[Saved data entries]

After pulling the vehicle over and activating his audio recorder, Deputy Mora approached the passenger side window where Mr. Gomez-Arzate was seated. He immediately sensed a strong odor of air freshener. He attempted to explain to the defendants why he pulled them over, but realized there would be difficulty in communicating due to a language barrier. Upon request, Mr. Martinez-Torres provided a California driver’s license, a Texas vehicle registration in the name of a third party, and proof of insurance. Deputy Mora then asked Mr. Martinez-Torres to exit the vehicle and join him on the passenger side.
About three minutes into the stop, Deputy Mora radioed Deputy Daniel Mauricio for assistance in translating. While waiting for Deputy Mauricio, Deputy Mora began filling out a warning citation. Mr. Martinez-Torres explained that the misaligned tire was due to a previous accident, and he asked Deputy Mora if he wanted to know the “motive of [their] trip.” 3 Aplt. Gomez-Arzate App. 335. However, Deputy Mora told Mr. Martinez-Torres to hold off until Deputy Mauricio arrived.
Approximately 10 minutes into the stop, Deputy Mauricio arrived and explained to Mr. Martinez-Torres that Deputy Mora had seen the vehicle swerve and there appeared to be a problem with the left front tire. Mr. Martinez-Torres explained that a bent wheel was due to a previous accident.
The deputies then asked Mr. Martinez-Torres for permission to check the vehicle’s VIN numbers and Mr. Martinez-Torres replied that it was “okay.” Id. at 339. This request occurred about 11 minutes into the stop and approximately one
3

→ **Problem requirements**
For this exercise, write out all of the data exactly.

→ **Reply to the exercise**
After pulling the vehicle over and activating his audio recorder, Deputy Mora approached the passenger side window where Mr. Gomez-Arzate was seated. He immediately sensed a strong odor of air freshener. He attempted to explain to the defendants why he pulled them over, but realized there would be difficulty in communicating due to a language barrier. Upon request, Mr. Martinez-Torres provided a California driver’s license, a Texas vehicle registration in the name of a third party, and proof of insurance. Deputy Mora then asked Mr. Martinez-Torres to exit the vehicle and join him on the passenger side.
About three minutes into the stop, Deputy Mora radioed Deputy Daniel Mauricio for assistance in translating. While waiting for Deputy Mauricio, Deputy Mora began filling out a warning citation. Mr. Martinez-Torres explained that the misaligned tire was due to a previous accident, and he asked Deputy Mora if he wanted to know the “motive of [their] trip.” 3 Aplt. Gomez-Arzate App. 335. However, Deputy Mora told Mr. Martinez-Torres to hold off until Deputy Mauricio arrived.
Approximately 10 minutes into the stop, Deputy Mauricio arrived and explained to Mr. Martinez-Torres that Deputy Mora had seen the vehicle swerve and there appeared to be a problem with the left front tire. Mr. Martinez-Torres explained that a bent wheel was due to a previous accident.
The deputies then asked Mr. Martinez-Torres for permission to check the vehicle’s VIN numbers and Mr. Martinez-Torres replied that it was “okay.” Id. at 339. This request occurred about 11 minutes into the stop and approximately one
3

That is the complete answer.